E para terminar a maratona semanal de reuniões, uma reunião extraordinária convocada pela rainha. O objetivo era claro e límpido. Os novos e tão esperados posicionamentos de Justiça garantiam a rainha muitos meses de enrolação. Com isso, era fato: a companheirada não sairia mais do poder. Todos os fios estavam alinhavados e as propinas asseguradas. Agora era urgente restabelecer o Polianoduto, quase hibernante no último ano. Poliana dera a largada. Seus bobos podiam, novamente, se jogar como porcos no dinheiro público, sem medo de Oposição. Era preciso reativar antigas alianças. Refazer as falsas e lucrativas impressões. Qualquer cobrança ilícita de licença ou alvará estava autorizada, desde que a transação não fosse feita por conversas telefônicas, alertava a ressabiada rainha. Sua alteza, muito mais experiente e cautelosa, aconselhava seus companheiros: peguem apenas o que caiba nos bolsos, meias ou cuecas.
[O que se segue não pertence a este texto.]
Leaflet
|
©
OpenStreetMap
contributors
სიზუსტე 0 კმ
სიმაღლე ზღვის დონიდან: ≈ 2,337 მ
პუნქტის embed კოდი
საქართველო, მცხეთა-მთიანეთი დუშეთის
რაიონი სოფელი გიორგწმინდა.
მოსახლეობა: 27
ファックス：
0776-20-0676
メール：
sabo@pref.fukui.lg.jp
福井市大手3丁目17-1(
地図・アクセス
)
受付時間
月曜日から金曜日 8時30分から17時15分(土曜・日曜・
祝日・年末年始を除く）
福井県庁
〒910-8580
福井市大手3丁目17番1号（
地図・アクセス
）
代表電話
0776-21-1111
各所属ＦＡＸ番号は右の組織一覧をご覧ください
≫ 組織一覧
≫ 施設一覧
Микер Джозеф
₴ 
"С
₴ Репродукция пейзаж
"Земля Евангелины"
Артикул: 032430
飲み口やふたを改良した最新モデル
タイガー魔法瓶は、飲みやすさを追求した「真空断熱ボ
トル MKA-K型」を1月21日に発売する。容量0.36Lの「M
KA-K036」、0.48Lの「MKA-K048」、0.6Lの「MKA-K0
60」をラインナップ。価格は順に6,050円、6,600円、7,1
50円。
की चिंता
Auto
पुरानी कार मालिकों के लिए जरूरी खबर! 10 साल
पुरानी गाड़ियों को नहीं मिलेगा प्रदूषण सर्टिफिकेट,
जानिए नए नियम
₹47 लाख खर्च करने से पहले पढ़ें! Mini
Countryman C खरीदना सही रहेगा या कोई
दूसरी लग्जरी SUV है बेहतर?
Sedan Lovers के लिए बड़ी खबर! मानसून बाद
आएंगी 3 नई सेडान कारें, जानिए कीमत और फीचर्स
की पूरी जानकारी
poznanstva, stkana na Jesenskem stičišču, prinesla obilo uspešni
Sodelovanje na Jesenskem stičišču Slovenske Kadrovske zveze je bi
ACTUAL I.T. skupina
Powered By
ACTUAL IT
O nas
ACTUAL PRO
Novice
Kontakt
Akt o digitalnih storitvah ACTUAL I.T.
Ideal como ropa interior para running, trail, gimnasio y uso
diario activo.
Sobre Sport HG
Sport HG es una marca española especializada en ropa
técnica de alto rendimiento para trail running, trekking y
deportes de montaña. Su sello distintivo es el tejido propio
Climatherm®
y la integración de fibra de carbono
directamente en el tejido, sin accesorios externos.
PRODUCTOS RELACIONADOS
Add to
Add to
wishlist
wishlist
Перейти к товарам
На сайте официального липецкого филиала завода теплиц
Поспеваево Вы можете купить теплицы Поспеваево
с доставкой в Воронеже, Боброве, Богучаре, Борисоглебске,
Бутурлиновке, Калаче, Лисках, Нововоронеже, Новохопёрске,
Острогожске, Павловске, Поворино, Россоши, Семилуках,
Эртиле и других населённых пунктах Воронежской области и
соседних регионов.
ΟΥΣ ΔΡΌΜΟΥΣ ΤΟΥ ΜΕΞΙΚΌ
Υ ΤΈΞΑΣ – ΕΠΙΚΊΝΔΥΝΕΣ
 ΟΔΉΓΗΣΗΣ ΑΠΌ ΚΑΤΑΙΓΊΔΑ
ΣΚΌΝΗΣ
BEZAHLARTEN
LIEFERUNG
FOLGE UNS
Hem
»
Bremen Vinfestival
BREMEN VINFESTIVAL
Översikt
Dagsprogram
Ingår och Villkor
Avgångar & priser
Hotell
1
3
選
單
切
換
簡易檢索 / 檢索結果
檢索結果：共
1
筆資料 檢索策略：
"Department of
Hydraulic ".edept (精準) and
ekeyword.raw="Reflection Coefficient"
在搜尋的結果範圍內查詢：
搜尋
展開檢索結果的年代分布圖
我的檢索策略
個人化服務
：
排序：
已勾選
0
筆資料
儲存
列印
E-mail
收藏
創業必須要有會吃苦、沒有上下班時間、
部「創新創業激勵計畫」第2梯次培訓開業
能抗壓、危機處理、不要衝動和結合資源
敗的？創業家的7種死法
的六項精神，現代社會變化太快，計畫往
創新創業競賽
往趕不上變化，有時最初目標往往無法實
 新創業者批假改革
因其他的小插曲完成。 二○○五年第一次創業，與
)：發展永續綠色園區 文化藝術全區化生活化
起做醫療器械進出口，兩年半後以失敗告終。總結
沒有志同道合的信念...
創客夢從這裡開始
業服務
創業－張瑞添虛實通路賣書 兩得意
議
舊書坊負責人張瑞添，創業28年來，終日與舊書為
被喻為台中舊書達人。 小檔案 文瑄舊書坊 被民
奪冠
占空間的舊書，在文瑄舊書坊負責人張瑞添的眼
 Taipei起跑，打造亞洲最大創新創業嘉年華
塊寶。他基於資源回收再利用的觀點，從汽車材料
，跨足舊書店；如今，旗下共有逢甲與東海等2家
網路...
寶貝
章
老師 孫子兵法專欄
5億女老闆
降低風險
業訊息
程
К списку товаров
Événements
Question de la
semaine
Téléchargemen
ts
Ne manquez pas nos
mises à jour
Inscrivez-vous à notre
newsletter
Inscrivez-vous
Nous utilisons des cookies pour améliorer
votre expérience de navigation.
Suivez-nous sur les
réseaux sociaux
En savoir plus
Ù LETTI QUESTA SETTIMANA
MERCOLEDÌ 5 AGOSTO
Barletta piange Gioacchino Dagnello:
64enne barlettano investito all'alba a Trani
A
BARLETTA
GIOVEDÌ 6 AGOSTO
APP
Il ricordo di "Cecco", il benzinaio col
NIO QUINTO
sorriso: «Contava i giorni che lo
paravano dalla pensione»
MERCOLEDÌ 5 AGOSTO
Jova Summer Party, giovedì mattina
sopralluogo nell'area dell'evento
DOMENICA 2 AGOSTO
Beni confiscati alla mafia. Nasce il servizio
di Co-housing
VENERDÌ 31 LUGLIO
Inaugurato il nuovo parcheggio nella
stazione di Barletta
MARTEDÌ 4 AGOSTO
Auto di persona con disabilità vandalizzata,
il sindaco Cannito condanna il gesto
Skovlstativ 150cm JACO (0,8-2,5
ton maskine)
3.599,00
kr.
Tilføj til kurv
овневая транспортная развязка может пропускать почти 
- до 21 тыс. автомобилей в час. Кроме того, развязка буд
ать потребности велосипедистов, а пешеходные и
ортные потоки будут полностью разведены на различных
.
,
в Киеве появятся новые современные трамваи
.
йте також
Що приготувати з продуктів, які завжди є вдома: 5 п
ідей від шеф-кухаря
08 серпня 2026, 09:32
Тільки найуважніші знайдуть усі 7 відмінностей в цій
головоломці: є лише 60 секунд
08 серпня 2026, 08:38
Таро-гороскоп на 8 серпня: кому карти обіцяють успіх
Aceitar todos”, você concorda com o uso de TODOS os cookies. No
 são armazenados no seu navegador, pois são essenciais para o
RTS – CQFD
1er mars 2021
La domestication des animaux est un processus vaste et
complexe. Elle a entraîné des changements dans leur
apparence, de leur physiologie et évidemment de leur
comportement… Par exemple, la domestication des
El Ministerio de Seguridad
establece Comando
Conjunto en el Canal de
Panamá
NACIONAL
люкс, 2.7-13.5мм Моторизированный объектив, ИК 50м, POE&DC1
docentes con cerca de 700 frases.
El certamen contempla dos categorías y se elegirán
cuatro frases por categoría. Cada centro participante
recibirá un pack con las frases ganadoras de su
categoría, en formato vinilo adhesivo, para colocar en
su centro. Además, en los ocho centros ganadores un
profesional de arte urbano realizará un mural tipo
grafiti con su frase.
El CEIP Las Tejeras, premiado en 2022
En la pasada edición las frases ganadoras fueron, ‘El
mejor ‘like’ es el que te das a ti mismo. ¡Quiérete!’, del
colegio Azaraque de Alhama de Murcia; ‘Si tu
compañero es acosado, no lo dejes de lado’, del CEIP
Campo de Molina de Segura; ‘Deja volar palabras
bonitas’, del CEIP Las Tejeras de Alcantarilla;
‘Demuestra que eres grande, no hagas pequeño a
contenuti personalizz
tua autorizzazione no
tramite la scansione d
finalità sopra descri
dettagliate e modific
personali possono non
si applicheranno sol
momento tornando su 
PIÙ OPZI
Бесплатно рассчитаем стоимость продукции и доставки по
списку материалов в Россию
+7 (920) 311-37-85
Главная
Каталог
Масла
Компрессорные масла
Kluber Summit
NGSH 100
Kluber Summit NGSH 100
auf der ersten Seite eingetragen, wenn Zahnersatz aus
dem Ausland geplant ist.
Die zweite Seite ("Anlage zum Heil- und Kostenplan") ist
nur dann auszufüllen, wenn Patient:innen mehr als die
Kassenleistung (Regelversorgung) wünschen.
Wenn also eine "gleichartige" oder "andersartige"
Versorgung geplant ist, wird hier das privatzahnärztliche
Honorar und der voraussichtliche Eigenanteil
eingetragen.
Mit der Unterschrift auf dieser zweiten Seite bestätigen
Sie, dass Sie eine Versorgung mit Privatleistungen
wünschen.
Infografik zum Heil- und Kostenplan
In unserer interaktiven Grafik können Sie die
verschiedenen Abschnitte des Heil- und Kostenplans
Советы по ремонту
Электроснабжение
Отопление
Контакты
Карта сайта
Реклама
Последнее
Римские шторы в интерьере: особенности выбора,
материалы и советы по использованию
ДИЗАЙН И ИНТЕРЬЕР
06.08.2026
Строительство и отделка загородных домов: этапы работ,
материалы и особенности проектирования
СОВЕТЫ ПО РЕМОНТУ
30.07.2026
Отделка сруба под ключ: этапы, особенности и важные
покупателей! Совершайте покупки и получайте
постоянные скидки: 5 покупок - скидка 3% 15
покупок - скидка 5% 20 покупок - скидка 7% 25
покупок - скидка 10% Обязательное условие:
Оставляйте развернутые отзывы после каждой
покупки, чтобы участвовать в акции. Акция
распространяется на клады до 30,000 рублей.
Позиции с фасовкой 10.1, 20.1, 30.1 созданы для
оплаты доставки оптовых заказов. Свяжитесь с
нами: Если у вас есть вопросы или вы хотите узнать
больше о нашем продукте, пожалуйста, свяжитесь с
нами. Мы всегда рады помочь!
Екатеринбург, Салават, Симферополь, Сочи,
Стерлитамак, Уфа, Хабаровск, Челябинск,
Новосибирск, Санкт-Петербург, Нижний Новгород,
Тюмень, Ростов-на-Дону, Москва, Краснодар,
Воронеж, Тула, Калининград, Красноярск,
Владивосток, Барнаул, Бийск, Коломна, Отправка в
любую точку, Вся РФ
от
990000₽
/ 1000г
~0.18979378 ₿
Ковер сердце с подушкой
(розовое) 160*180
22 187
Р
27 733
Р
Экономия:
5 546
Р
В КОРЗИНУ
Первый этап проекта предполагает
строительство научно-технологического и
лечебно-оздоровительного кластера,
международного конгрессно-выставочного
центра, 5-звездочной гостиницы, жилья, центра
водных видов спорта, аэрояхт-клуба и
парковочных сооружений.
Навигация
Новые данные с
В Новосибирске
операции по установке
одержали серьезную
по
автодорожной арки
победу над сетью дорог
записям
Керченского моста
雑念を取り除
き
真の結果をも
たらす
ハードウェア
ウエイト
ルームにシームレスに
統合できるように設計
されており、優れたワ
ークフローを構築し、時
Por favor! Nada de pedras, rochas ou o mastro da bandeira. O chafariz, então, nem pensar! Justiça, por hora, está do nosso lado, mas não é conveniente cutucar demais a velhota. De resto, aproveitem companheirada! A temporada da fartura está reaberta, anuncia Poliana, especialista em socializar com seus pares o dinheiro dos contribuintes.